The normal distribution is a continuous probability distribution that is symmetric about its mean. It describes many natural phenomena (e.g. heights, test scores) and is often used as an approximation for binomial distributions when \( n \) is large.

\( X \sim N(\mu, \sigma^2) \)

where:

• \( \mu \) = mean (center of the distribution)
• \( \sigma^2 \) = variance
• \( \sigma \) = standard deviation (measure of spread)

The probability density function is:

\( f(x) = \frac{1}{\sigma \sqrt{2\pi}} e^{ – \frac{(x – \mu)^2}{2 \sigma^2}} \)

Properties of the Normal Distribution

• It is bell-shaped and symmetric about \( \mu \).
• The mean, median, and mode are equal: \( \mu = \text{median} = \text{mode} \).
• Approximately 68% of values lie within \( \mu \pm \sigma \).
• Approximately 95% of values lie within \( \mu \pm 2\sigma \).
• Approximately 99.7% of values lie within \( \mu \pm 3\sigma \).
• The total area under the curve is 1 (represents total probability).

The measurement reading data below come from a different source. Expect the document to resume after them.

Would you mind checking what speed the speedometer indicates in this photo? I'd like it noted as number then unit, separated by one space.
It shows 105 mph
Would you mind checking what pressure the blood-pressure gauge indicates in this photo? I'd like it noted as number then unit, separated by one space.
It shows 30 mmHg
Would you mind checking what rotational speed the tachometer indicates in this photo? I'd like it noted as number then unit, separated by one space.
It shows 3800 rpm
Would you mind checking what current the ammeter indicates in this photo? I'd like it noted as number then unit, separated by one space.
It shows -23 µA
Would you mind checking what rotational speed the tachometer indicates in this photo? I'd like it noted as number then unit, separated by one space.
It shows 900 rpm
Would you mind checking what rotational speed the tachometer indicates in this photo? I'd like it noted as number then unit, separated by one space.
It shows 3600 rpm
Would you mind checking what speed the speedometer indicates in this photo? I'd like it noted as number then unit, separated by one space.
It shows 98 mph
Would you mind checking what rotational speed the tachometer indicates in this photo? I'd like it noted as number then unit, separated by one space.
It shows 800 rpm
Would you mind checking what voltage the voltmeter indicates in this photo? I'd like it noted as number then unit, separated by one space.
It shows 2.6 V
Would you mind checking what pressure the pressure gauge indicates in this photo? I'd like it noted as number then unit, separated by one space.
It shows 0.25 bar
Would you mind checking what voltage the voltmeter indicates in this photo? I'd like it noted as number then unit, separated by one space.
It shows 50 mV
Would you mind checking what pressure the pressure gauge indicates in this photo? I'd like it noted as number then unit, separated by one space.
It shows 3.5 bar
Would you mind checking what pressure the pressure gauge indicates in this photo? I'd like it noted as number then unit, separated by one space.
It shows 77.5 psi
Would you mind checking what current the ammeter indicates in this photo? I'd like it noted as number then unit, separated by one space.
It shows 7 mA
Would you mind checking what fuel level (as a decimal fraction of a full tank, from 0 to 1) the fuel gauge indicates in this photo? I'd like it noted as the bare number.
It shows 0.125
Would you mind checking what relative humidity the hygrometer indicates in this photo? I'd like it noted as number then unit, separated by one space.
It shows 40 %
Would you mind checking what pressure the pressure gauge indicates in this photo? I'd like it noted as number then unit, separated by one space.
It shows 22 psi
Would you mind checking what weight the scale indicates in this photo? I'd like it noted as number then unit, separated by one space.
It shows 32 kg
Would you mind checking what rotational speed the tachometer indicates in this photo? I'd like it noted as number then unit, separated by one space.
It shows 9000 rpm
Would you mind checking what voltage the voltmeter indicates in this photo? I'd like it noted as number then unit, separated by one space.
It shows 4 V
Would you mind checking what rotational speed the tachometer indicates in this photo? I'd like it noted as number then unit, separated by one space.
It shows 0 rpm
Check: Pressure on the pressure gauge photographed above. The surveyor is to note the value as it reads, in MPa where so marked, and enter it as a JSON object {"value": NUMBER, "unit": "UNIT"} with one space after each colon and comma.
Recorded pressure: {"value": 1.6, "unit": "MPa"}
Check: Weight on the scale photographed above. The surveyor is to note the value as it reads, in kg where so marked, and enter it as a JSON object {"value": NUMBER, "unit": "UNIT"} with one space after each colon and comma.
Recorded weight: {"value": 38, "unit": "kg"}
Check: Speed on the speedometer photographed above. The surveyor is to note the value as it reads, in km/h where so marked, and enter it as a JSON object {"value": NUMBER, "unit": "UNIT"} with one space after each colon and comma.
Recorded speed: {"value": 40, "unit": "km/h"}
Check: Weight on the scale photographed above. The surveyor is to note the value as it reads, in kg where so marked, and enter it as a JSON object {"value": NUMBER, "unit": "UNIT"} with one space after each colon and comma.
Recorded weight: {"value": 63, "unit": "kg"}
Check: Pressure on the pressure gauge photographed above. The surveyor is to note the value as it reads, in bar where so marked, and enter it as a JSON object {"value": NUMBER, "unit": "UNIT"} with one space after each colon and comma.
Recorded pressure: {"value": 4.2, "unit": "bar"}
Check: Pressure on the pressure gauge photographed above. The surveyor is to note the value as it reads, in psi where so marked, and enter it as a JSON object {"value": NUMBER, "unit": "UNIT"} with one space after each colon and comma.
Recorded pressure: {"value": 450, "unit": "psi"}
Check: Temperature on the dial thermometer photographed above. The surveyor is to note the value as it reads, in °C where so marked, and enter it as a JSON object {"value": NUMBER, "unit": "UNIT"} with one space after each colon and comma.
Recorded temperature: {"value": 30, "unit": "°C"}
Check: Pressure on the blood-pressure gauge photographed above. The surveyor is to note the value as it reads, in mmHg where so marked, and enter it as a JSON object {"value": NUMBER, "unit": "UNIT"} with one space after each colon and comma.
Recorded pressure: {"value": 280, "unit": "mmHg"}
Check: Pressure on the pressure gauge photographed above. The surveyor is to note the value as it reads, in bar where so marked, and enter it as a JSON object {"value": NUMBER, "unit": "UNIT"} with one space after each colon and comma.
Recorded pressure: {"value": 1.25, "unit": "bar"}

Diagrammatic Representation

A normal distribution curve is smooth and bell-shaped. The highest point is at \( x = \mu \). The curve approaches but never touches the horizontal axis (asymptotic).

Diagram description:

• Horizontal axis labeled \( x \)
• Curve centered at \( \mu \)
• Vertical lines at \( \mu \), \( \mu \pm \sigma \), \( \mu \pm 2\sigma \), \( \mu \pm 3\sigma \)
• Shading for areas representing 68%, 95%, and 99.7%

Note: In practice, values of normal probabilities are found using technology (GDC, calculator) or standard normal tables.